Reviewing such a work of art is a daunting task. Some may think that reviewing is easy as it is only about being judgmental of people and works, which we humans are so natural at and from which we derive enormous pleasure. The genius of a reviewer lies in interpreting the stream of ideas and emotions, triggered by a book, into a coherent flow of words. Nevertheless, I attempt this task, may be more out of my dumb wit to challenge myself than the confidence in my own literary worth. An upcoming literary blog, Bookish, of IndiaBookStore, seems to have this confidence that it has agreed to publish my reviews. Good luck to us both.
Book review: The Catcher in the Rye by J. D. Salinger
Original source: The review of The Catcher in the Rye in Bookish
I picked up a copy of J. D. Salinger’s 1951 novel, The Catcher in the Rye, not because it had sold over 65 million copies, nor because it was always prominently listed in the 100 best English language novels of the 20th century. What caught my attention, however, was the large number of shootings associated with this book. Tell me who wouldn’t be curious when Mark David Chapman, the killer of John Lennon, was arrested with his personal copy of the book, in which he had inscribed, “To Holden Caulfield, From Holden Caulfield, This is my statement”.
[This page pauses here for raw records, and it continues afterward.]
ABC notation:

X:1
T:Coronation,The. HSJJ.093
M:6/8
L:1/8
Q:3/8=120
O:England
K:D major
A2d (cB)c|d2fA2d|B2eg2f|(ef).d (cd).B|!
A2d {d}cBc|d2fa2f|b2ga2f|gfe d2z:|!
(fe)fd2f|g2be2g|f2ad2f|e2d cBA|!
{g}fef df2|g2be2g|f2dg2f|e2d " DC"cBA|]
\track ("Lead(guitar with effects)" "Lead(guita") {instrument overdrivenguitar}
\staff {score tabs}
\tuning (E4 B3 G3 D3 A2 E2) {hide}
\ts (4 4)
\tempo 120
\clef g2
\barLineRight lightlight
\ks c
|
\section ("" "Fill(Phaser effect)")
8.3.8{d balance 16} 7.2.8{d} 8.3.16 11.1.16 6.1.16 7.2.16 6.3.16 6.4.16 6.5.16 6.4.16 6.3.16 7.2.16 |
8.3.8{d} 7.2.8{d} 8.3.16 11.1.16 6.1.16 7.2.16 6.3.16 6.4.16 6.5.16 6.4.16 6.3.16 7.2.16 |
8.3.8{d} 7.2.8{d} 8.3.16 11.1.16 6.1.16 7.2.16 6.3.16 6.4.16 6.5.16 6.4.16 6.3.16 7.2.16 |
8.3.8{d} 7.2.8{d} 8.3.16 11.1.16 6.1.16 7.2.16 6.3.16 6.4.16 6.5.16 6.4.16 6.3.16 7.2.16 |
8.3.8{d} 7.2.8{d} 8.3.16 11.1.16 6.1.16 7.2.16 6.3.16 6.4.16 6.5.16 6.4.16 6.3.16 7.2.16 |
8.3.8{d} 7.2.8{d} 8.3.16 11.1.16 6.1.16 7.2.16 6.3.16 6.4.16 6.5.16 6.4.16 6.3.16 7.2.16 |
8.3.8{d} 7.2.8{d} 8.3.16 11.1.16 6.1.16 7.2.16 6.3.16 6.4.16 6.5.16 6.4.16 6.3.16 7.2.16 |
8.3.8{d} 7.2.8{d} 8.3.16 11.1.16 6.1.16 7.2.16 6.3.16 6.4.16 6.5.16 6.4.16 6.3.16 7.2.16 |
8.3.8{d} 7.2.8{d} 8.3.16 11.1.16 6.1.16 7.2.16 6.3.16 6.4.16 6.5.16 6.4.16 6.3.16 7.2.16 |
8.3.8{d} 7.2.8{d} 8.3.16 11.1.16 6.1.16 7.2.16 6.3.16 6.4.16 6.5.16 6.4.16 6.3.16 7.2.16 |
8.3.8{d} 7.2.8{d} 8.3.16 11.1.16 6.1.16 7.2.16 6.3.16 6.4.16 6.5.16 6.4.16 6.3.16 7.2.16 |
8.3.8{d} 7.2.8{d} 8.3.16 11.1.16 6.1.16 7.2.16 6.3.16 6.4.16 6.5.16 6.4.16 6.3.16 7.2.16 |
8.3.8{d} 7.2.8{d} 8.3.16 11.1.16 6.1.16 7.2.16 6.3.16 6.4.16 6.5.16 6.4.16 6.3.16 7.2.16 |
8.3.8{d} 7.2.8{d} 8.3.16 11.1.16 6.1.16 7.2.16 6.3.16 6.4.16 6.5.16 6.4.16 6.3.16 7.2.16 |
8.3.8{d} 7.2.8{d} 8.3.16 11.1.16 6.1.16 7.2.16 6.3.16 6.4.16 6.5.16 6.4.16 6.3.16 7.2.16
Many books have been written with teenagers as protagonists, but few capture their angst, alienation and rebellion as lucidly and fluently as this book. Holden Caulfield is the teenage protagonist who addresses the readers directly. The first hand narration takes us directly into the agitated mind of the 16 year old. He describes three days in his life right after he was expelled from a prep-school, now making it his third time of being kicked out from a school. The reason he gives for not being able to cope up with his studies is that he is surrounded by “phonies”. This is a term very frequently used by Holden to describe superficial and pretentious people. Holden hates phonies. He hates when people talk and act superficially just to satisfy social and cultural norms. This is the reason why some of the critics classify Holden as an anti-hero. He is a social misfit who does not want to be tied down into forced cultural niceties. While he is frustrated at the superficiality of adults, we see him being pretentious and dishonest himself, just like any other adult. This theme of identity crisis runs as an implicit subaltern layer throughout this book, along with other inner conflicts of teenagers.
The conversations between Holden and his younger sister Phoebe are very memorable. Holden feels that only Phoebe understands him. He sees in her the childhood innocence which he does not see in adults. He is saddened by the loss of this innocence in children as they become adults. He wants to make it his duty to preserve this innocence. He wants to be the catcher in the rye who prevents little children playing in the field from falling off the cliff, into the abyss of adulthood.
The Catcher in the Rye employs teenage colloquial speaking style of the 40’s, and hence, contains a lot of usages like “that killed me” etc., thus giving the narration a very original voice. The book has been censored multiple times as it contains a lot of profanity and sexuality. Even so, it is a pleasure reading this modern classic. It can identify with all teenagers as it delves truthfully into the topics of angst, identity crisis and freedom. While it recognizes the social shackles of adulthood, it inspires us to face them truthfully. For me, Holden Caulfield is not an anti-hero; he is a quintessential human being.